Q: I have had acne that is pretty bad for a couple of years now. I have to use tons of makeup to hide it whenever I go out because I feel embarrassed to let people see my face. Is there makeup that can help improve acne?
A: The bad news, according to New York dermatologist Kenneth L. Edelson, is that acne is genetic. If your parents had it, then you probably will too. The good news is that there are many highly effective over-the-counter remedies that work well to battle blemishes. To figure out what products are right for you, first identify your skin type.
If you have oily skin, use a cleanser with 5% benzoyl peroxide or salicylic acid (try Neutrogena Oil-Free Acne Wash), then a topical benzoyl peroxide product directly on the pimples. Try: Oxy Balance Emergency Spot Treatment. This should be done in the morning and at night. Try to avoid heavy creams and oil-based products. If you have dry skin (but are still prone to acne), use a gentle cleanser like Cetaphil and a noncomedogenic moisturizer like Eucerin. Then use a topical water-based benzoyl peroxide product directly on the pimples. Try: Clean & Clear Persa-Gel 5. This should also be done twice a day. Be careful not to use the benzoyl peroxide all over as this will overdry your skin and cause more redness.
Here are some steps to help clear up and prevent acne:
1. Keep your hands off your face. Try not to pick or squeeze pimples, which can make them more inflamed or cause scars.
2. Don't scrub. Most people with acne and/or clogged pores tend to scrub their face harder, which irritates the skin. Instead, use a gentle cleanser in the a.m. and p.m.
3. Easy on the foundation. Makeup used to cover up pimples tends to clog pores and cause more blemishes. Try using a concealer with a zit-zapping ingredient like salicylic acid.
4. Identify blemish patterns on your face. Look at the way you hold the telephone, whether you sleep more on one side of your face or if you hold your head up with one hand when sitting. Try to avoid doing these things.
5. Start a treatment skincare routine. Cleansers, toners and moisturizers containing ingredients like benzoyl peroxide kill the bacteria causing inflammation.
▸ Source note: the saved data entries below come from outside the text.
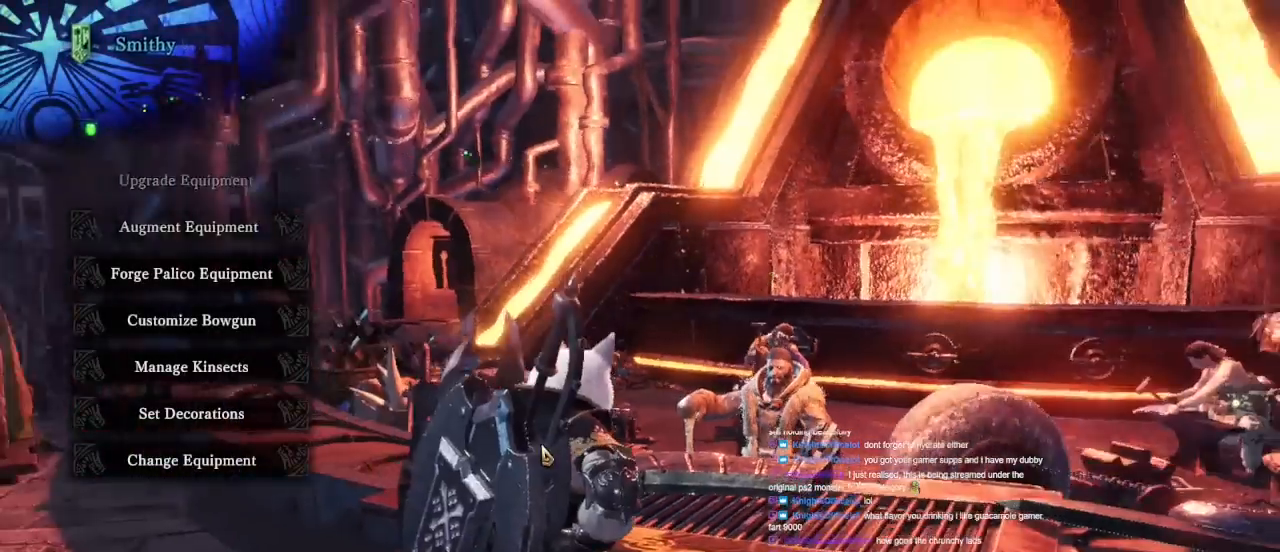
{"keys": ["a", "shift"], "mouse": [], "events": [[383, "shift", "down"]]}
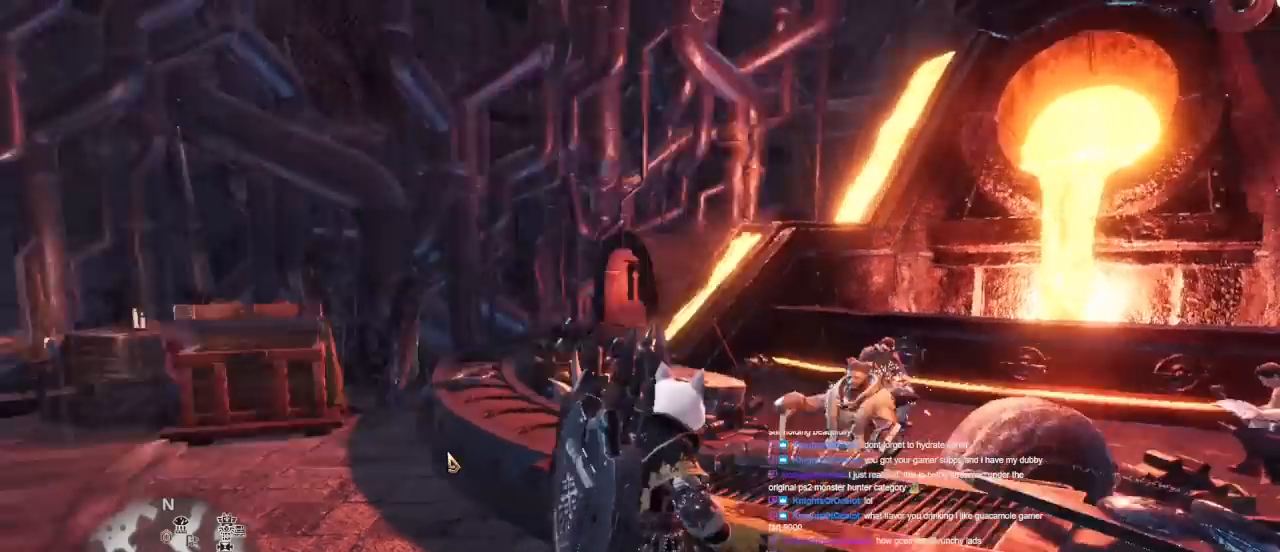
{"keys": ["a", "shift", "w"], "mouse": [], "events": [[100, "w", "down"]]}
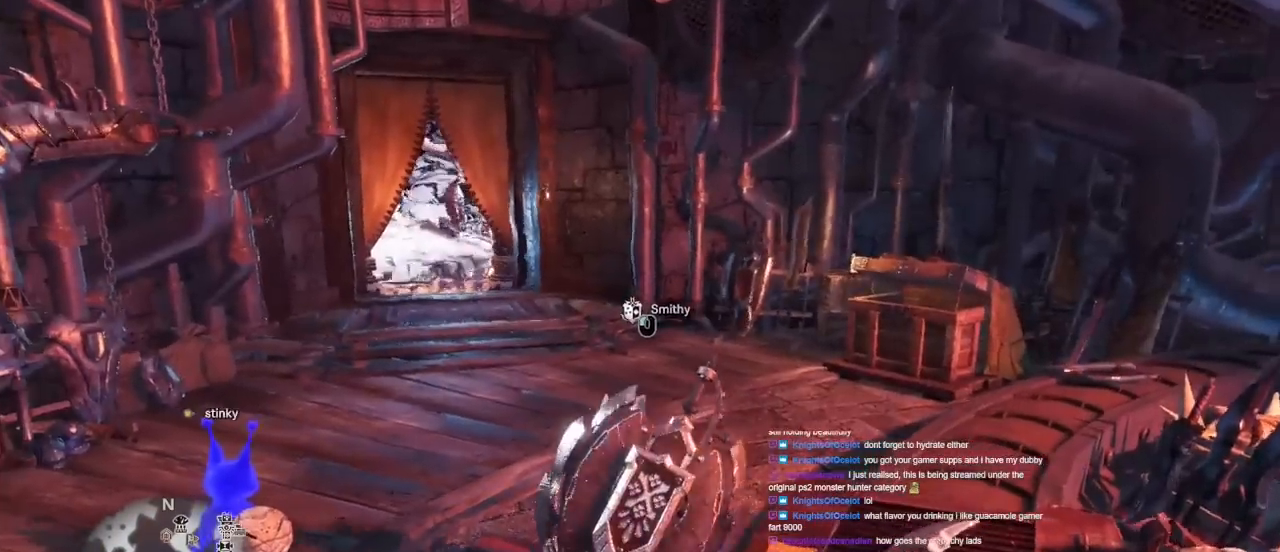
{"keys": ["a", "shift", "w"], "mouse": [], "events": []}
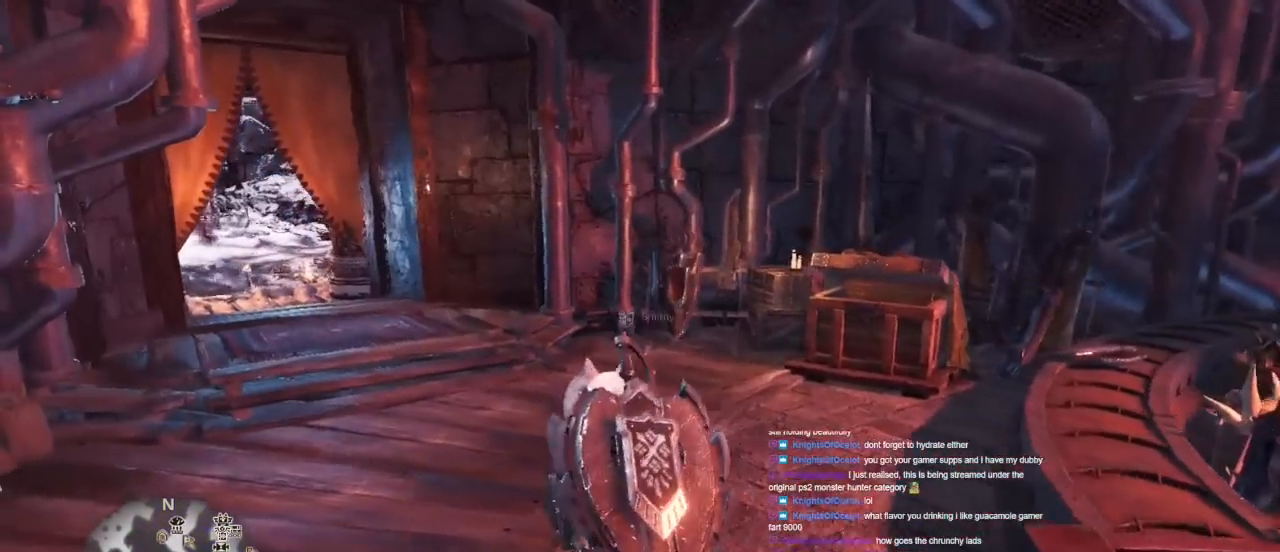
{"keys": ["a", "shift", "w"], "mouse": [], "events": []}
6. Get serious about it. If you're taking care of your skin and it still doesn't clear up, it may be a good idea to consult a dermatologist, who can prescribe a stronger product, like Retin-A.
If your at-home treatment isn't working, you'll need to see a dermatologist for prescription-strength products. A dermatologist will also be able to give you an injection of cortisone directly into a pimple to instantly shrink the swelling.
As for makeup, use cover-up products that also treat the problem. Avoid oil-based foundations and cover-ups. Try Cover Girl Clarifying Concealer with salicylic acid. Just dot on the pimple to hide the redness.